━━ Extracted entries

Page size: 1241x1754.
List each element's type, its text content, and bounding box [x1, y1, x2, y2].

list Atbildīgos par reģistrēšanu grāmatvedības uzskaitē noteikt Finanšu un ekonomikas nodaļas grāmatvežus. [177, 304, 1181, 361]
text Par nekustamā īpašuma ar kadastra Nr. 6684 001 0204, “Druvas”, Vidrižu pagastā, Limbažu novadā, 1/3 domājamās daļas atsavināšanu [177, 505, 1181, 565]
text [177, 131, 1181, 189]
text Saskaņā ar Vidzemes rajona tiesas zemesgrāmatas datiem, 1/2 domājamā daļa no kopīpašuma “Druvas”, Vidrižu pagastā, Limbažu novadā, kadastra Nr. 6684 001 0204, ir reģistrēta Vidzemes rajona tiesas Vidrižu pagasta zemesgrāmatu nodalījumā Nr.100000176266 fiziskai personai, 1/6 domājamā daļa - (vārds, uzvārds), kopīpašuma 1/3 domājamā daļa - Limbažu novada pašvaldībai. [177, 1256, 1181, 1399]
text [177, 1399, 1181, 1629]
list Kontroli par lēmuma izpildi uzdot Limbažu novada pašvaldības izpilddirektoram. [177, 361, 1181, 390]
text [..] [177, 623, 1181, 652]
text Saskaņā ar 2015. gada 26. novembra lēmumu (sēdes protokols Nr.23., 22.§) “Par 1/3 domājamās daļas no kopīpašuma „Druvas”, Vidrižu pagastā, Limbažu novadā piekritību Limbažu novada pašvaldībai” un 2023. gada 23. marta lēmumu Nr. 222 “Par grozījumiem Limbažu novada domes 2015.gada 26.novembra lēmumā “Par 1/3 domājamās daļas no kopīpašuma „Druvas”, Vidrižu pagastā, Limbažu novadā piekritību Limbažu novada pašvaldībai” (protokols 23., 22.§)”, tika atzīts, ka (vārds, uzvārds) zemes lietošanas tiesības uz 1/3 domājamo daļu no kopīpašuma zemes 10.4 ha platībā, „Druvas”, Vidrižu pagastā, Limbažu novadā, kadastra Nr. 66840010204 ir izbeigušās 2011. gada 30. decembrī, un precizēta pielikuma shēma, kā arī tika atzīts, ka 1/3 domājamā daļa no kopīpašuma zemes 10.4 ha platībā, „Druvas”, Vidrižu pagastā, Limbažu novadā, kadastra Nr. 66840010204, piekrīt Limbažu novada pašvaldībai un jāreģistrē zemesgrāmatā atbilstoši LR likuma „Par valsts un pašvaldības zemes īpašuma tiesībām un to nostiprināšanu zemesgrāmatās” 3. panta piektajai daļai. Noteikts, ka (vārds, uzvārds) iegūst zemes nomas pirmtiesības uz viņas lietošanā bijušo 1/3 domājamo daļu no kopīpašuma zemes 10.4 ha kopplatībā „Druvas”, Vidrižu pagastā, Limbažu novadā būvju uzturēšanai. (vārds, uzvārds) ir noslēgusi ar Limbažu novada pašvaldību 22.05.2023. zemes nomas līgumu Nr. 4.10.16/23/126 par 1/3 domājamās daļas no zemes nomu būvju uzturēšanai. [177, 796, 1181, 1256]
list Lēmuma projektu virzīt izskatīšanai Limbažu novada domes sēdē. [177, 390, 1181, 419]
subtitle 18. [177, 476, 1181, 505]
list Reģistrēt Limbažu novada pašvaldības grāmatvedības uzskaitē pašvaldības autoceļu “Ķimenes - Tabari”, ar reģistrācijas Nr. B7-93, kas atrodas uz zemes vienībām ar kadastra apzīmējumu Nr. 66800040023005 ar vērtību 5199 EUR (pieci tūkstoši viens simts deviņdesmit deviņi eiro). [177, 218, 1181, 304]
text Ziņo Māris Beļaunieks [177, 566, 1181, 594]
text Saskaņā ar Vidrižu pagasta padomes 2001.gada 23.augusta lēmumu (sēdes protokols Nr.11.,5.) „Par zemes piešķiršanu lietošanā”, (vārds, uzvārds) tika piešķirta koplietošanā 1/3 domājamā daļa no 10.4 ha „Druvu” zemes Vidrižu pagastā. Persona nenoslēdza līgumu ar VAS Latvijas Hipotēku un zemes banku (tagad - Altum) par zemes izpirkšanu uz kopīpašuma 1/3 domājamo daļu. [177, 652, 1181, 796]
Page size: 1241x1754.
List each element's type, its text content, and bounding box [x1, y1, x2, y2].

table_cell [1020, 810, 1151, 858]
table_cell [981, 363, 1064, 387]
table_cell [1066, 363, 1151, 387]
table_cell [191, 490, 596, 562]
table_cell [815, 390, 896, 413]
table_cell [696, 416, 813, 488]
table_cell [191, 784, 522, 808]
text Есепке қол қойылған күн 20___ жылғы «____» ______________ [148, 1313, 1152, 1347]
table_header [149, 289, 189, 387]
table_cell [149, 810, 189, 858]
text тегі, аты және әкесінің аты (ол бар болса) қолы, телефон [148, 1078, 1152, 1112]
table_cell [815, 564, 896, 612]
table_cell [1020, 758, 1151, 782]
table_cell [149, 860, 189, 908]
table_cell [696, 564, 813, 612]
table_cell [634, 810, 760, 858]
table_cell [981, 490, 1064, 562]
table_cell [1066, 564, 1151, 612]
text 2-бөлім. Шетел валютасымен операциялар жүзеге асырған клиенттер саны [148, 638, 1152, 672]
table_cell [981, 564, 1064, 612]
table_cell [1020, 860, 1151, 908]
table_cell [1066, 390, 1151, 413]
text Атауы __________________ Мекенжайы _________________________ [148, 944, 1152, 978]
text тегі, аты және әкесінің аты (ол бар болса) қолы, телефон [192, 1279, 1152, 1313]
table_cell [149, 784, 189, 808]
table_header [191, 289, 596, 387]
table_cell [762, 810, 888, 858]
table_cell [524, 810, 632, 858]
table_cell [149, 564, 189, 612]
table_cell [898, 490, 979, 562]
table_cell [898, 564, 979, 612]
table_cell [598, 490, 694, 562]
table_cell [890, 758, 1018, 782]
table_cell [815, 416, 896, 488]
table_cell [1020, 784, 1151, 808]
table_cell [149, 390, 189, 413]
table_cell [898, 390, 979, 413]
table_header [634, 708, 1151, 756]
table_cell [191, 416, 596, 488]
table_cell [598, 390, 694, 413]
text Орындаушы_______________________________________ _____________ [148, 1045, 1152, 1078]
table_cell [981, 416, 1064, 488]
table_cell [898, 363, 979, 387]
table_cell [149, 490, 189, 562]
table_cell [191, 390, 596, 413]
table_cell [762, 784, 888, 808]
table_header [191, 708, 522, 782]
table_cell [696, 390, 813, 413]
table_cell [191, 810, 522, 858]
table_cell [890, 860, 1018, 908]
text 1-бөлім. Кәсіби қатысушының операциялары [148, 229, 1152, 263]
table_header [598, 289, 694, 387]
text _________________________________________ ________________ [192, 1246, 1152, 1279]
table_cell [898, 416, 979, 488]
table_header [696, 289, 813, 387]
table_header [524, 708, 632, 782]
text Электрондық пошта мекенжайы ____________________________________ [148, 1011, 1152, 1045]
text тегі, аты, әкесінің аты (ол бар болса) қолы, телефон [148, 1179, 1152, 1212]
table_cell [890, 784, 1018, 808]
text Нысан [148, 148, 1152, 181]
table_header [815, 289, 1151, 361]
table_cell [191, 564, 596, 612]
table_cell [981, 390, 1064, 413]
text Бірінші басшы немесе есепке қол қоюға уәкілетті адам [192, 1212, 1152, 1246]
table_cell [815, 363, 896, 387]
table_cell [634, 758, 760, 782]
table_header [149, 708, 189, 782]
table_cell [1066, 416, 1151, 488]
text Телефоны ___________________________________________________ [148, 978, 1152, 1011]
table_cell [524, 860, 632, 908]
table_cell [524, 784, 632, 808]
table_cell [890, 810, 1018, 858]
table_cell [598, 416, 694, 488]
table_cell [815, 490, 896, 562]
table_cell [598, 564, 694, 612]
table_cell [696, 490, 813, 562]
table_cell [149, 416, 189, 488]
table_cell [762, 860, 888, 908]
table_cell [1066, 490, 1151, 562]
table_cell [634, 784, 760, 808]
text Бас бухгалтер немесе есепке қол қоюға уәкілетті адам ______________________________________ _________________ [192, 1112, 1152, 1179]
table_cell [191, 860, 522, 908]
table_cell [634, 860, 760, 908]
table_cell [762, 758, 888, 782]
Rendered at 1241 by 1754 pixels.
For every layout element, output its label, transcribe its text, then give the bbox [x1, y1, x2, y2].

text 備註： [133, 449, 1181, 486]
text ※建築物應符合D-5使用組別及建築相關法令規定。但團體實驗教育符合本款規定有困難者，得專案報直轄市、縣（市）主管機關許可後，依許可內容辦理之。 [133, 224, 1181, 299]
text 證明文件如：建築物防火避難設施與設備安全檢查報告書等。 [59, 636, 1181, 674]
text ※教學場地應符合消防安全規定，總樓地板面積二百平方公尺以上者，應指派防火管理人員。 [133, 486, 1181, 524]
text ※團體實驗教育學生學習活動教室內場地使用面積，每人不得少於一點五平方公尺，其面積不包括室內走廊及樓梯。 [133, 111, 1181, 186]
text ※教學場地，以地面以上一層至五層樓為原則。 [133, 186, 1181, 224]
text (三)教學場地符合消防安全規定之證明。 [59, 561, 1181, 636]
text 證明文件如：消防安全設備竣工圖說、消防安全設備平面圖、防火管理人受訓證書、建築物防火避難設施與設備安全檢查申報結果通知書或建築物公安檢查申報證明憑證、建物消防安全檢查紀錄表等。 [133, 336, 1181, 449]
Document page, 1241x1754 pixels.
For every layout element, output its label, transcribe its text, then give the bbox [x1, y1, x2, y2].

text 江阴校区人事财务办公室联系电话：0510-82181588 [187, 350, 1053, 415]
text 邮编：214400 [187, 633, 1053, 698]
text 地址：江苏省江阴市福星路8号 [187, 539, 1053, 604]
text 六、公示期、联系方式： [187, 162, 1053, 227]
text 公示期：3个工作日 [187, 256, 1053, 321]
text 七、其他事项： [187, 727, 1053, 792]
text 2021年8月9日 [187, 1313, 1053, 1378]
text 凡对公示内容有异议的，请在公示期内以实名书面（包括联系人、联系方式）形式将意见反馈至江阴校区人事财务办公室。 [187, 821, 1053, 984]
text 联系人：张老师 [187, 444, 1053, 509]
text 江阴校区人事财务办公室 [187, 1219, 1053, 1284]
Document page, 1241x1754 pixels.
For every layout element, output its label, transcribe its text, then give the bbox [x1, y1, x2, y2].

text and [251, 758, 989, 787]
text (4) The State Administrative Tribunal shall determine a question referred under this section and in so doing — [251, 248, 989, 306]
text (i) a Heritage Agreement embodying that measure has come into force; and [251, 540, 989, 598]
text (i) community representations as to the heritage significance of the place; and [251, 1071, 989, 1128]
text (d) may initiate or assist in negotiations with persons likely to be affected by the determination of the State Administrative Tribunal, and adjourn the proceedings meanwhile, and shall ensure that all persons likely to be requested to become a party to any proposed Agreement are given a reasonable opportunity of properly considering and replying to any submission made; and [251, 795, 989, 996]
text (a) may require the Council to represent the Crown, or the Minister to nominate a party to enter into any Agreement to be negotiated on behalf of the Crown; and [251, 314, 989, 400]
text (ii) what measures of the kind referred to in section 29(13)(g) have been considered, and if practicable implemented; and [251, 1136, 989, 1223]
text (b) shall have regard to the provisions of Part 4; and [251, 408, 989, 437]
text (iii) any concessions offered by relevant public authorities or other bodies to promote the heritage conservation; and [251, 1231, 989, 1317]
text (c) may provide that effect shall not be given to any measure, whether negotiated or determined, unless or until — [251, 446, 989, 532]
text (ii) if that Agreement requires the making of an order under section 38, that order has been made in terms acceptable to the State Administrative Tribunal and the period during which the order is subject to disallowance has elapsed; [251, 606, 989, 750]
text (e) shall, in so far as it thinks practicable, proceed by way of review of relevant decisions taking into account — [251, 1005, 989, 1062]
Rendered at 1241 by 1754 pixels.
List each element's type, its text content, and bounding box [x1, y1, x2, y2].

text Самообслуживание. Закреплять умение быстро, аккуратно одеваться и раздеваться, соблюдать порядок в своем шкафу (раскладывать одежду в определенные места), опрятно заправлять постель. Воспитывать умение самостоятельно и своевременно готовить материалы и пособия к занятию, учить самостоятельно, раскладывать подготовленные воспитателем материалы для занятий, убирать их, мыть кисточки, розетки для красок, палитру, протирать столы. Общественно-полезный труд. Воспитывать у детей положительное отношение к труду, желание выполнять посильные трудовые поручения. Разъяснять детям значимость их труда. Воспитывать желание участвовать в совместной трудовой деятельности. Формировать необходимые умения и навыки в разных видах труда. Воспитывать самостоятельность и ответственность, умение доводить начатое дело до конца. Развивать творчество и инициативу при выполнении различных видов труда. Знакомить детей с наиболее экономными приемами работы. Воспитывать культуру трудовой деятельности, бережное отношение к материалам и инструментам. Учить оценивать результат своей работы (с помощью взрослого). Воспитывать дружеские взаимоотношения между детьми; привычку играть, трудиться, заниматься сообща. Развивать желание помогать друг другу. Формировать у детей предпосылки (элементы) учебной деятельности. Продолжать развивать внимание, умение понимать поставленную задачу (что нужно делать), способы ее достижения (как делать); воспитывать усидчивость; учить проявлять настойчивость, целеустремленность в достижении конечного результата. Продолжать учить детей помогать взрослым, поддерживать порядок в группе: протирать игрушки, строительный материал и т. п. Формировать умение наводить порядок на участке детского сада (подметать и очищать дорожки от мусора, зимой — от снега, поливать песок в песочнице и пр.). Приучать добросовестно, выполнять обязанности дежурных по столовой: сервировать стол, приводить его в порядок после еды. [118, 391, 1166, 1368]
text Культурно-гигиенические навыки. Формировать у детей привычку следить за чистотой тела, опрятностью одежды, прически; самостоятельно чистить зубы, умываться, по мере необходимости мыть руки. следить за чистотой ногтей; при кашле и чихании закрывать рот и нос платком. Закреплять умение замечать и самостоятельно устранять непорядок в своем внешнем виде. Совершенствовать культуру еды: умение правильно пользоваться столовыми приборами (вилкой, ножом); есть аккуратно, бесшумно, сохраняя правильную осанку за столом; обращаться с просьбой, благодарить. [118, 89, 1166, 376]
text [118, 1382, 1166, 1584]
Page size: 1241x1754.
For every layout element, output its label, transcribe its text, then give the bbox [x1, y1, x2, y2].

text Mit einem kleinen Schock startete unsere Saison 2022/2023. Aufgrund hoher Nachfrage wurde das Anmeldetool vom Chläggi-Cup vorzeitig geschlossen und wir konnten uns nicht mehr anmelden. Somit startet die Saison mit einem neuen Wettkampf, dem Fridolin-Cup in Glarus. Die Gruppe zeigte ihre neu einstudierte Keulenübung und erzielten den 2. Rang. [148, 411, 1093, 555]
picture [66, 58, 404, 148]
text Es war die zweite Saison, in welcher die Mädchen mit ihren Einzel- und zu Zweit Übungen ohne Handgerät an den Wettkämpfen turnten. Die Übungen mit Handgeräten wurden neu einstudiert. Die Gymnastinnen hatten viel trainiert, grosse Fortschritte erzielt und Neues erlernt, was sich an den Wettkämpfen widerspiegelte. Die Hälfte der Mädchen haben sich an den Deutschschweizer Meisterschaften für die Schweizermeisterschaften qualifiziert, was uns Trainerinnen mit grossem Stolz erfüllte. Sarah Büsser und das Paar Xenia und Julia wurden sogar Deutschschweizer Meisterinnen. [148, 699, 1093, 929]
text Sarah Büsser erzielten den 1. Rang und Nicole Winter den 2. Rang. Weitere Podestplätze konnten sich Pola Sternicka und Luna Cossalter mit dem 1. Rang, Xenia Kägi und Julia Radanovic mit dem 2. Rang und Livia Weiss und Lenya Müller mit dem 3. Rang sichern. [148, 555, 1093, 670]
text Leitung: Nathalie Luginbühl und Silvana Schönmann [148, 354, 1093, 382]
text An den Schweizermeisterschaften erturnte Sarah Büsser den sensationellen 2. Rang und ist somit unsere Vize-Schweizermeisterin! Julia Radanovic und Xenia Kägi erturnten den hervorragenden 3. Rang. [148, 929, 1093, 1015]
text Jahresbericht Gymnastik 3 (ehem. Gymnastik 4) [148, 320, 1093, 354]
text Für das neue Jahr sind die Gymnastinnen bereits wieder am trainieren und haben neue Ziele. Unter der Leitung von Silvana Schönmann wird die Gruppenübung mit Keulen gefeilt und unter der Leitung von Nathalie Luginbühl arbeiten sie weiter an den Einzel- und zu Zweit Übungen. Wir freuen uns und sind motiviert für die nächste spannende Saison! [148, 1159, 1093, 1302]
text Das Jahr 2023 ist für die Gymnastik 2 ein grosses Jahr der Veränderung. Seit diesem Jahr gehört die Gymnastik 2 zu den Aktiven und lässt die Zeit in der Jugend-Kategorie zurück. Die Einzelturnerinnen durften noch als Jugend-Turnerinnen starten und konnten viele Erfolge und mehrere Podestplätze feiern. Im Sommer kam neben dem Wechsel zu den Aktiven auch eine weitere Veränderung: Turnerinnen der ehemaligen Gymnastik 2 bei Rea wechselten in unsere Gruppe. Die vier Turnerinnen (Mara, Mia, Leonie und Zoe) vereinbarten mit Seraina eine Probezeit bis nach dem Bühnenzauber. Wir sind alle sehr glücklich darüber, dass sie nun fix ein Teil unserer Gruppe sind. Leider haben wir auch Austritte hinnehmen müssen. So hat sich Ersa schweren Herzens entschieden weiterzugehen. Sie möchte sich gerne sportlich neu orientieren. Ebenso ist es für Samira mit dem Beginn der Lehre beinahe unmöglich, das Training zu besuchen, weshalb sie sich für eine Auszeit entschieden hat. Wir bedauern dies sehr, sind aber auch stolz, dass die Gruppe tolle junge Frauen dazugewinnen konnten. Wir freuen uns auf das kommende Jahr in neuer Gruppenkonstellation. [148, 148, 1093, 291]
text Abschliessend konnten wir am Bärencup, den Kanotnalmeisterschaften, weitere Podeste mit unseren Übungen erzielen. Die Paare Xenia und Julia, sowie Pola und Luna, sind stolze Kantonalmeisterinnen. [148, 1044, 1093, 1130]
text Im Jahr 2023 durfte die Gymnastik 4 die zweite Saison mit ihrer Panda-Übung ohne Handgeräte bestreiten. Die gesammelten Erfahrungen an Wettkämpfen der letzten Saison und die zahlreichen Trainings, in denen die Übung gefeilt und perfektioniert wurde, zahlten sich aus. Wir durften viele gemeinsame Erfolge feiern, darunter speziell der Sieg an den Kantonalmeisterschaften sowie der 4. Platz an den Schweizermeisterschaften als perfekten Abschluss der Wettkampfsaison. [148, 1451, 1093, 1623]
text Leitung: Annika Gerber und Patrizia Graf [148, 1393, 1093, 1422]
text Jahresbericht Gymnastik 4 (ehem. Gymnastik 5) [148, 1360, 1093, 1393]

━━━━

_Activity:_
Copy, exactly and only, the lines above that begin with the one containing "table_cell [524, 810, 632, 858]" and finish with the one containing "table_cell [191, 416, 596, 488]".

_Your solution:_
table_cell [524, 810, 632, 858]
table_cell [149, 564, 189, 612]
table_cell [898, 490, 979, 562]
table_cell [898, 564, 979, 612]
table_cell [598, 490, 694, 562]
table_cell [890, 758, 1018, 782]
table_cell [815, 416, 896, 488]
table_cell [1020, 784, 1151, 808]
table_cell [149, 390, 189, 413]
table_cell [898, 390, 979, 413]
table_header [634, 708, 1151, 756]
table_cell [191, 416, 596, 488]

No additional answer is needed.